Wie gut dass man noch bereits vor der Einschulung Antrag auf Versetzung stellen kann. Im schlimmsten Fall machen wir es wie die Engländer und kaufen dem Kind ordentliche Bildung. Für alles andere gibt es VISA oder wie war das?

V-Monologe revised

Liebe Leser, sprecht mir laut und deutlich nach: „Vulva, Scheide, Vagina, Schamlippen!“
Das war schon recht gut, jetzt bitte noch einmal.
So manchem Arzt (von denen ich im Krankenhaus so einige kennen lernen musste), kommt das wesentlich schwerer über die Lippen. Zwar ist jeder Gynäkologe hoch motiviert das Geschlecht eines Fetus herauszufinden, jedoch bereitet ihm das konkrete Aussprechen der ausfindig gemachten Genitalien mehr oder minder deutliche Schwierigkeiten.
In den Wochen, in denen man noch nicht sicher sagen konnte, was da im Bauch heranwächst hörte ich oft folgende Worte:
„Ahhhh! Daaaaaa! Ganz deutlich zu erkennen: ein PENIS! Es wird vermutlich ein Junge!“
bzw. „Ahhhhhh! Daaaaaa! Da ist nichts! Es wird bestimmt ein Mädchen!“
Werter Gynäkologe, muss das denn sein?
Ist es so schwer das Wort Scheide über die Lippen zu bringen? Seid ihr alle verkappte, schöpfungstheoretisch geprägte Katholiken, die daran glauben, das Eva dem Adam nur aus der Rippe geschnitten wurde? Die zuhause zu ihrer Frau sagen: „Komm Schatz, reinige Deine Scham, Dein unbekanntes Etwas, Dein sich unter Nebelschwaden befindliches Dings und komm zu mir ins Bett, mein Gemächt, Thors Hammer, mein Befruchtungsstab wartet schon auf Dich!“
Ich möchte wirklich keine Feministin sein, aber dass ein Mädchen bereits vor der Geburt ob ihrer Unaussprechlichkeit ihres Geschlechts so diskriminiert wird, das kann ich nicht zulassen.

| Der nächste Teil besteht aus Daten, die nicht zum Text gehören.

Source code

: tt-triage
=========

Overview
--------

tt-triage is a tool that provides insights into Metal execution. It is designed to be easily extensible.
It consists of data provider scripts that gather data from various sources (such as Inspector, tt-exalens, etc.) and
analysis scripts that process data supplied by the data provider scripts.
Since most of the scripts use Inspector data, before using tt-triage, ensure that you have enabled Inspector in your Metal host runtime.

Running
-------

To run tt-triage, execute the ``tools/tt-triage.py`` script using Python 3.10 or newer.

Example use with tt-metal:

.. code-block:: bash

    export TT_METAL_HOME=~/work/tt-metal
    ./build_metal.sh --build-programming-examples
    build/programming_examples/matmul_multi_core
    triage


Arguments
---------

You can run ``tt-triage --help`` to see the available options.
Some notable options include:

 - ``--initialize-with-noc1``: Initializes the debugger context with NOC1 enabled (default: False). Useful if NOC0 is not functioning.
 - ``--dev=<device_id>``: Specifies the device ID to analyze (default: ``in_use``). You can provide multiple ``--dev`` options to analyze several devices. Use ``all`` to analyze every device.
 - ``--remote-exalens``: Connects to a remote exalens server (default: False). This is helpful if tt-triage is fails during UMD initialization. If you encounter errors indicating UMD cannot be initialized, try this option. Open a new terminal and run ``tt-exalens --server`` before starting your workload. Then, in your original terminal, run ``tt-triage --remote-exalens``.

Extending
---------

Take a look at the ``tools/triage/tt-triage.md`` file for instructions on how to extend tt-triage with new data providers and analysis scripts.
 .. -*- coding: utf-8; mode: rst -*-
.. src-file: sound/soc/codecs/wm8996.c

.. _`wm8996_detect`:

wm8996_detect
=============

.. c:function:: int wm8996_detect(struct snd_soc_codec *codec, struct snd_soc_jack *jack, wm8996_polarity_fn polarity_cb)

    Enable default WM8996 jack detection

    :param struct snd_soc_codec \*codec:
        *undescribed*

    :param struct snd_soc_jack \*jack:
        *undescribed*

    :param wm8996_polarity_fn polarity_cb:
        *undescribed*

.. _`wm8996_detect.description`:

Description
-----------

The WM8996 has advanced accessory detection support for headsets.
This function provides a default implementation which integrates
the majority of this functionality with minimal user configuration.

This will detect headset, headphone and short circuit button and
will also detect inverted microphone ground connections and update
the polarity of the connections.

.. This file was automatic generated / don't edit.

Na gut, als wir bei der Feindiagnostik waren, hätte ich mich vielleicht nicht so aufregen sollen. Da besteht gemeinhin bekannt schließlich die Möglichkeit jedes noch so winzige Körperteil des Babys auf ein Mal zwei Meter heranzuzoomen.
–    Wissen Sie denn schon, was es wird?
–    Ja ein Mädchen oder ein Junge.
–    Wollen Sie es denn genauer wissen?
–    Nur wenn Sie im Fall der Fälle in der Lage sind das Wort Scheide auszusprechen [Arzt bekommt Vortrag über diskriminierende Geschlechterbezeichnungen gehalten].
Worauf der Arzt im Doppler-Sonogramm die Stelle zwischen den Beinen des Babys absucht und die entsprechende Stelle auf zwei Quadratmeter vergrößert, um dann mit volltönender Stimme zu verkünden: „Ahhhhh! Hier die äußeren Schamlippen und dahaaaa die inneren Schamlippen und hier …“ [wird von mir unterbrochen]
–    Ja, danke werter Herr Doktor, wir haben eine ungefähre Vorstellung vom Geschlecht unseres Kindes erhalten.
SO genau muss das ja nun auch nicht sein, oder?